Should we compare these British "actualities" to those, earlier, of the Lumiere Brothers in France? Mitchell and Kenyon, shooting from tripods just as did the Lumieres, are more skilled cinematographers, their images of people shaped and sculpted like the works of a talented portraitist. Also, they are more skilled than the impersonal, work-for-hire Lumiere cameramen at finding and isolating the human moment. For instance, there's a boys' military procession going through its in-sync routines before the camera, yet one lad is merrily out of step, smiling mischievously as he screws up, as his hat falls from his head, then is placed back on his noggin at a purposefully jaunty angle. Oh, you rascal, probably dead for half a century!
To me, there's something sad and wistful and eerie about watching thousands of the long-gone marching backwards from the grave, no longer dust, often directly addressing the camera, smiling and staring at us. Making meaning of it all is up to the viewer, though a bittersweet soundtrack score encourages a more pessimistic reading of the footage. Is this the pathetic, pickled chronicle of human anonymity, pale shadows who breathe then die without making even a scratch on earth? Or is the footage a fabulous celebration of the quotidian, with the ordinariness of life preserved for immortality, like a gallery of shimmering antique paintings? There are scenes of formally garbed strollers in parks--women with flowered bonnets, men with top hats--which resonate like Seurat's pointilist masterworks.

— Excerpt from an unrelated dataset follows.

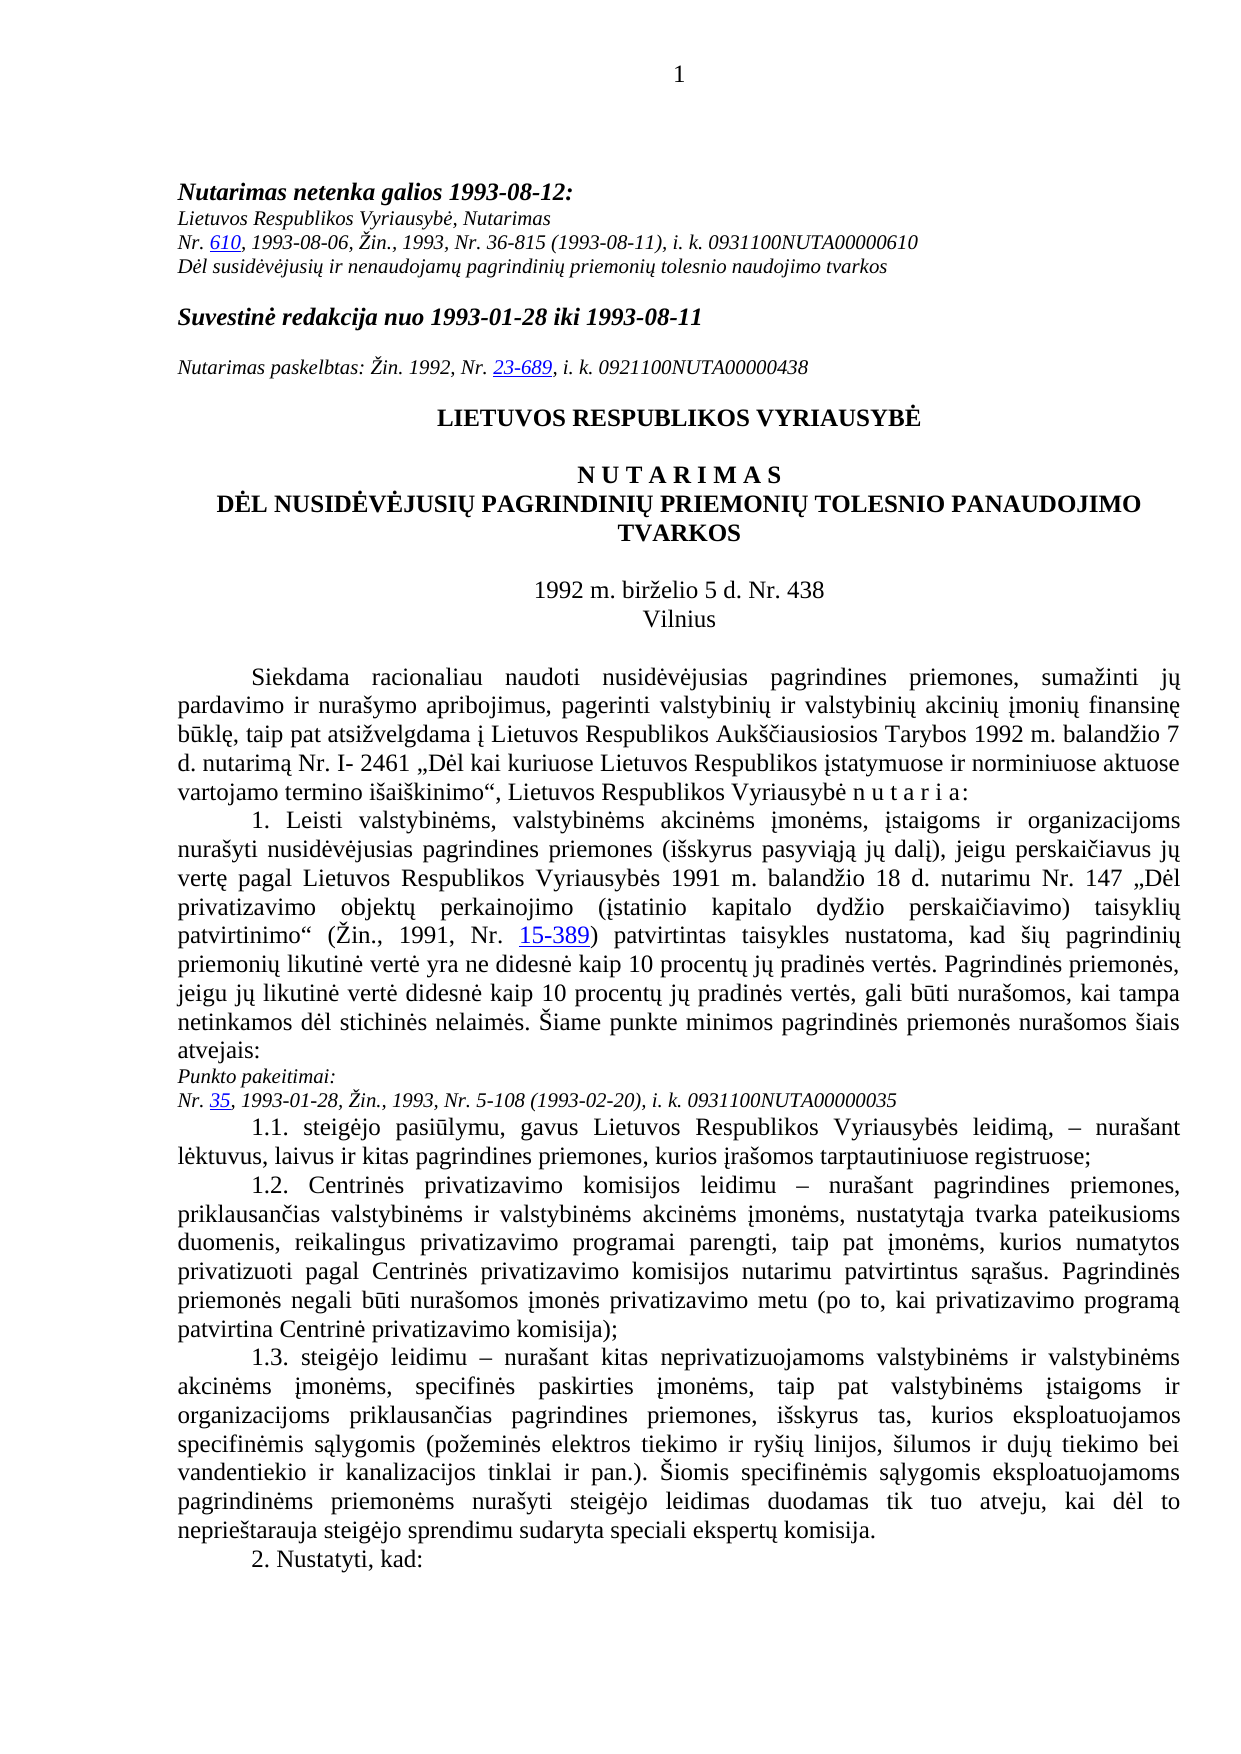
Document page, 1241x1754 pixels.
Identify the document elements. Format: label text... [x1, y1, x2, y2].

What else can you see? Football and rugby match, a cricket match, all circa 1905. A peak aboard a Cunard-line passenger ship embarking from Liverpool, with various employees of the boat stopping work to pose for a camera shot. My favorite: a graceful, elongated moving shot from a tram which ends the film, capturing the hub-bub of a vacation spot at the British Atlantic. By the sea, by the sea, 1901.